Elle était venue là autrefois avec son père, qui tenait sa petite main frêle dans sa forte main, et qui l’aidait à grimper sur la butte. Si elle était fatiguée, il l’enlevait vite dans ses bras, avec un bon rire, il la tenait solidement contre lui, tournait, virait, lui montrait le grand espace, les côtes, les phares, les bateaux, lui disait des noms qu’elle avait retenus. Cette vision si brusquement apparue derrière cette motte de terre, au bord du chemin, c’était une des grandes sensations de son enfance, la plus grande même. Il lui fallait, avant de partir, revoir la mer.
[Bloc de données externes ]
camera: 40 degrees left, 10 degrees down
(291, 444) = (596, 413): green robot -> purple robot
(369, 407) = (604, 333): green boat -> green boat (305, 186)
Elle la revit, en effet. Le temps était clair. La côte se dessina nettement à sa vue. Elle se réjouit d’une belle plage où de légères vagues d’émeraude venaient broder le sable d’or de leur mousseline d’argent. C’était frais et délicieux. On eût dit que le monde venait d’éclore dans la lumière. Au loin, tant que la vue pouvait s’étendre, le grand mouvement de l’eau enflait la mer vers le ciel. Il y avait sur l’Océan de grandes moires vertes et les ombres violettes de légers nuages, qui s’effilochaient bientôt sous le vent dans l’espace bleuâtre. Partout les vagues se formaient pour se défaire aussitôt, se brisant avec une légère écume étincelante. Un bateau à voile surgit, passa devant l’horizon en s’inclinant sous les injonctions impérieuses de la brise et de la houle. Mais il louvoyait, allait son chemin, et Hermine se promit de partir comme lui, et de connaître comme lui l’arrivée au port.

Cette idée enthousiasma son âme sensible, elle eut la fierté de la décision de départ qu’elle avait prise, et elle faillit parler à Zélie, lui montrer la beauté de cette nature harmonieuse, lui faire honte de la vilenie humaine. Peut-être y avait-il encore quelque chose de bon en cette enfant pervertie, et pourrait-elle faire jaillir d’elle un bon sentiment, comme l’eau d’une source d’un sol qui paraît aride ?

Elle s’appuya de nouveau sur l’épaule de Zélie, et ouvrit la bouche pour parler. Mais elle s’arrêta, une imprudence pouvait la perdre, la rejeter à l’esclavage qu’elle voulait fuir.

— Nous allons retourner chez nous, — dit-elle paisiblement.

Un dernier regard à la mer si fraîche et si joyeuse, au bateau si allègre et si habile, et Hermine s’en va vers la maison paternelle de son jeune âge, devenue la prison de son existence de femme.